(Beginning of DATA SECTION)

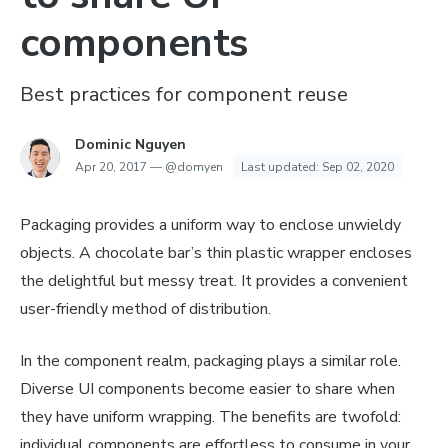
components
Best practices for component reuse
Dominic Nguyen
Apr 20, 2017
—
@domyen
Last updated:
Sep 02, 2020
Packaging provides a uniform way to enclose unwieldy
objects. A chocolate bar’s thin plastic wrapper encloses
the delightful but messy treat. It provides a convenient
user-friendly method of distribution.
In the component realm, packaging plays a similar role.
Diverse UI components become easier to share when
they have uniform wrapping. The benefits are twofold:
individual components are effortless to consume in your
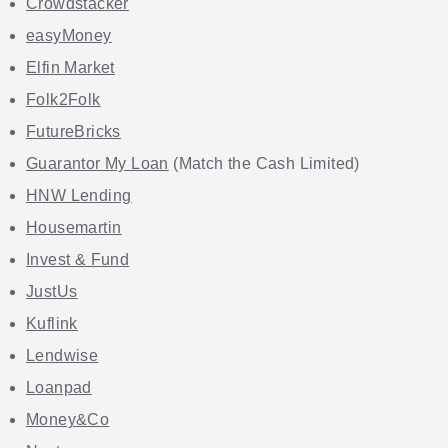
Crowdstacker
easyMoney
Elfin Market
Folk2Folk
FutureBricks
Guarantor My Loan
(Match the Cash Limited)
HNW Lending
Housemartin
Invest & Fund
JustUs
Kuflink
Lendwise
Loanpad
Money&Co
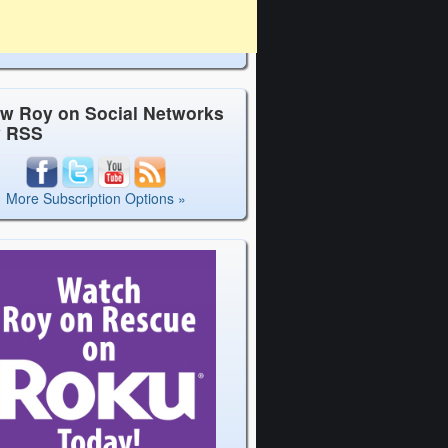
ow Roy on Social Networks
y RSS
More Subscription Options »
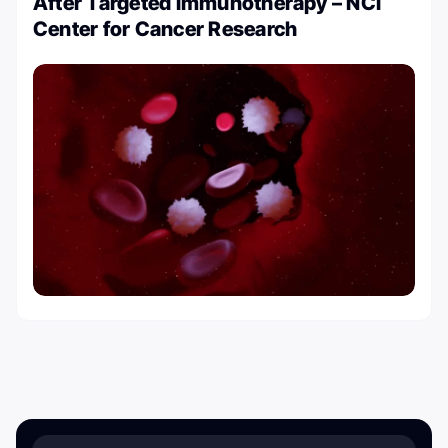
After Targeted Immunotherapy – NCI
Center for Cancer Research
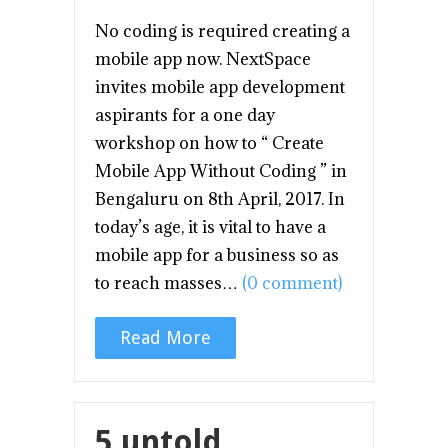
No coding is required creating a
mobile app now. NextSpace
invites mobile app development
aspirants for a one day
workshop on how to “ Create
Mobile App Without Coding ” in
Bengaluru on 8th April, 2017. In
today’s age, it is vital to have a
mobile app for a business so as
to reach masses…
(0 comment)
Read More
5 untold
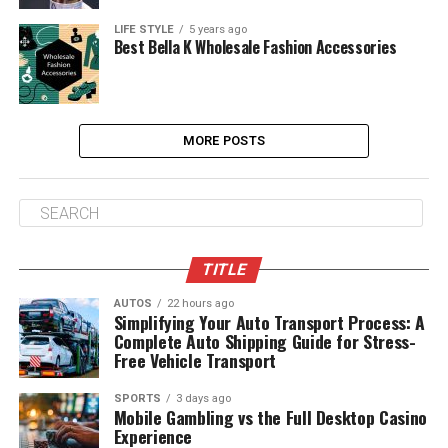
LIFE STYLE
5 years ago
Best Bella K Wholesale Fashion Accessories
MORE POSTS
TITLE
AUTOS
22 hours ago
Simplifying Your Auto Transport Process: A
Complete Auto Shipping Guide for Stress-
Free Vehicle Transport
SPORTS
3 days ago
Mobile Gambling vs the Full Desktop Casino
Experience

(End of DATA SECTION)

List each line of the records above that contains the word "Best", with matching case.

* _RESPONSE AREA_
Best practices for component reuse
Best Bella K Wholesale Fashion Accessories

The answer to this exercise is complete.